Through my blog (and other online outlets), I have met some amazing people I would never have otherwise had the opportunity to know. But more than anything, the blog is an outlet for me to better know myself. Ever since my divorce, I’ve been trying exceptionally hard to be honest with the people in my life, hence the even more direct posts and the fact that I told Blue Eyes about my blog (Hi Cutie!). I don’t usually tell people about it but, like most things in my life, I wouldn’t lie about it if someone asked me. I do adhere to Luke’s Rule: “Don’t say something behind someone’s back that you wouldn’t tell them to their face.” That is why you will rarely read me talking about my classmates or class in general. Nor do I plainly identify my school, although I have been much more open about my location as of late. [See Disclaimer]

I have always believed in, and will continue to, naively perhaps, believe in the basic good of humankind and trust that, in this day of more open communication about people’s lives, my classmates will respect my blogging as long as I don’t talk about them. The only reason they would have to smear me over it would be some desire to drag me down and, believe me, I’ve already hit rock bottom this year. Nowhere to go but up now. :wink: You’d think after years of being the picked-on fat kid, I’d know that some people are just mean for the sake of being mean, but I really believe that meanness stems from insecurity. And even when the kids picked on me growing up, I just smiled sweetly and continued to work hard. I have family that loves me, a job I enjoy and friends I treasure.

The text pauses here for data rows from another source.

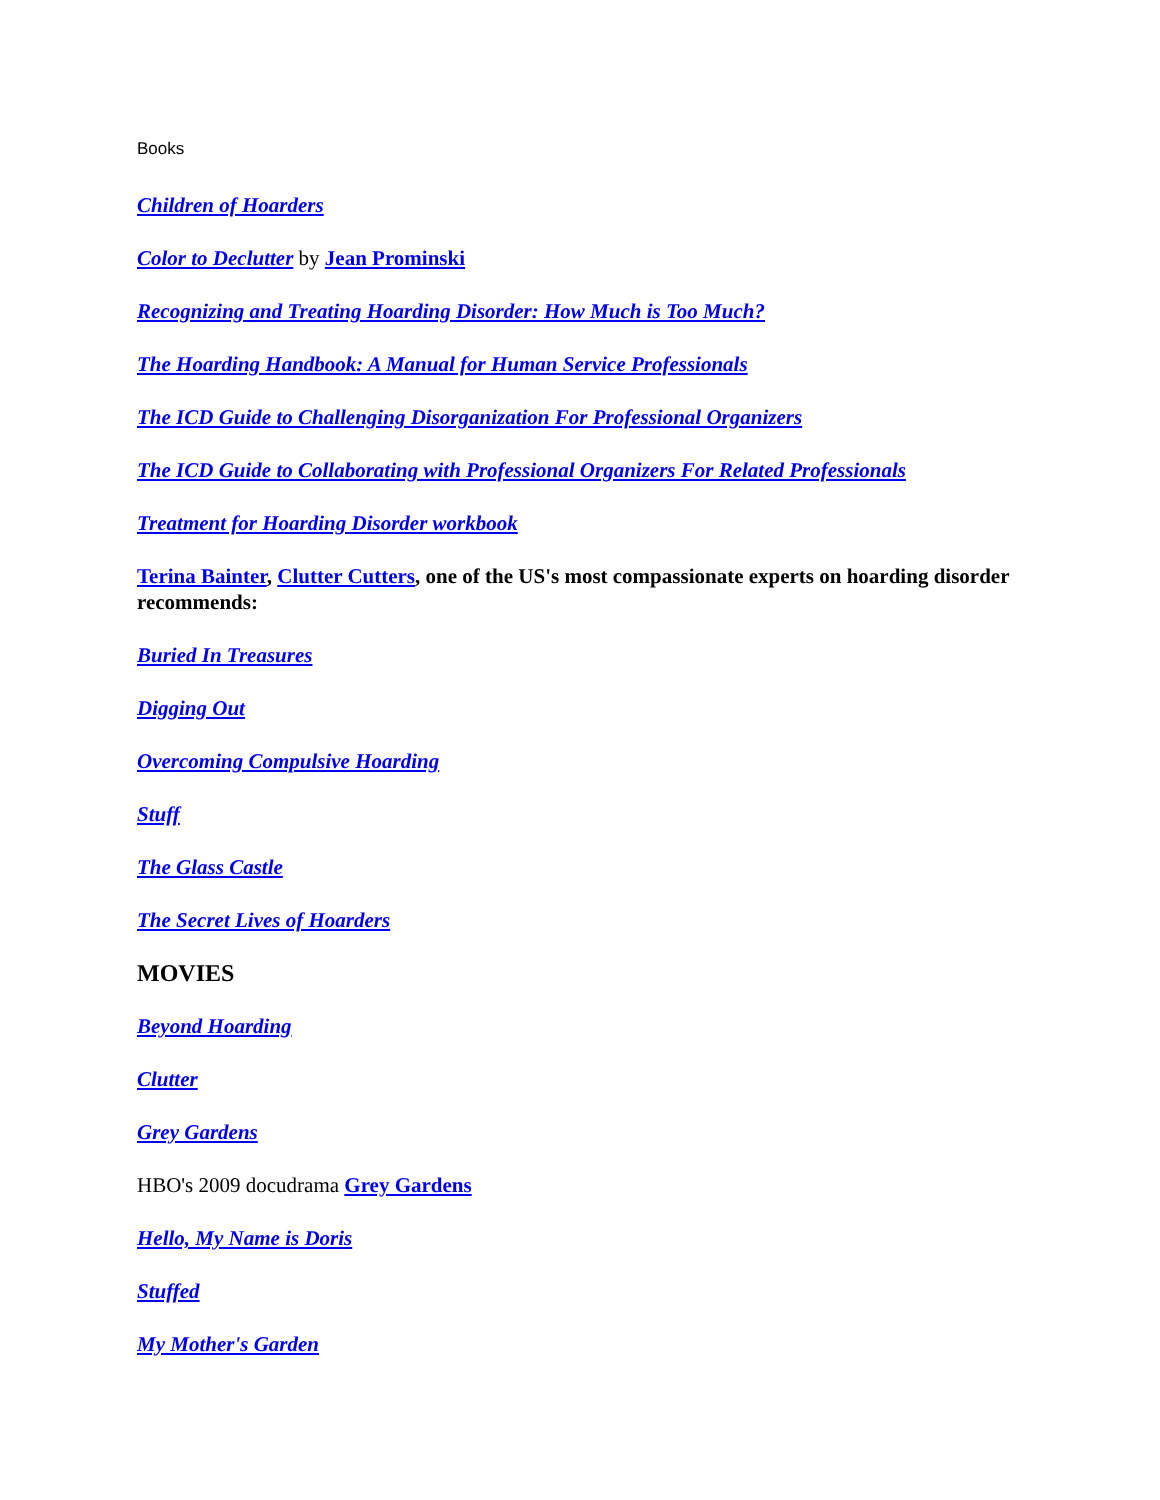Books
Children of Hoarders
Color to Declutter by Jean Prominski
Recognizing and Treating Hoarding Disorder: How Much is Too Much?
The Hoarding Handbook: A Manual for Human Service Professionals
The ICD Guide to Challenging Disorganization For Professional Organizers
The ICD Guide to Collaborating with Professional Organizers For Related Professionals
Treatment for Hoarding Disorder workbook
Terina Bainter, Clutter Cutters, one of the US's most compassionate experts on hoarding disorder recommends:
Buried In Treasures
Digging Out
Overcoming Compulsive Hoarding
Stuff
The Glass Castle
The Secret Lives of Hoarders
MOVIES
Beyond Hoarding
Clutter
Grey Gardens
HBO's 2009 docudrama Grey Gardens
Hello, My Name is Doris
Stuffed
My Mother's Garden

That’s all that really matters.

5 Responses to “Blogging Risks and Rewards”

  1. ptlawmom says:

    Thank you so much for the kind comment. I know I for one am too exhausted to be mean. :mrgreen:

  2. Hear, hear! I just wanted to say that I love the honesty of your blog. You also make me genuinely laugh, so thank you. In terms of whatever happened to prompt this post, I like your attitude toward the issue. Not only are people insecure, but they also have a lot of emptiness in their lives. It certainly takes a lot more energy to be mean-spirited, than to be kind.

  3. butterflyfish says:

    This is a lot closer to where I am about it now, which is why I think the blog is better lately. (“Better” with me a relative.) When I am paranoid, I write less and less well.

  4. any says:

    I love your blog and your open honesty. It is a much needed breath of fresh air in a world of phony people hiding behind a phony life. I look forward to your post, thank you.

  5. Sounds like a pretty good attitude about all of it. And I’m with you on the belief that people are inherently good and that those people who are mean are really struggling with insecurity. I’ve always felt that way. I can’t say that it always means I handle it well, but I try to remind myself when I get all cranky about it.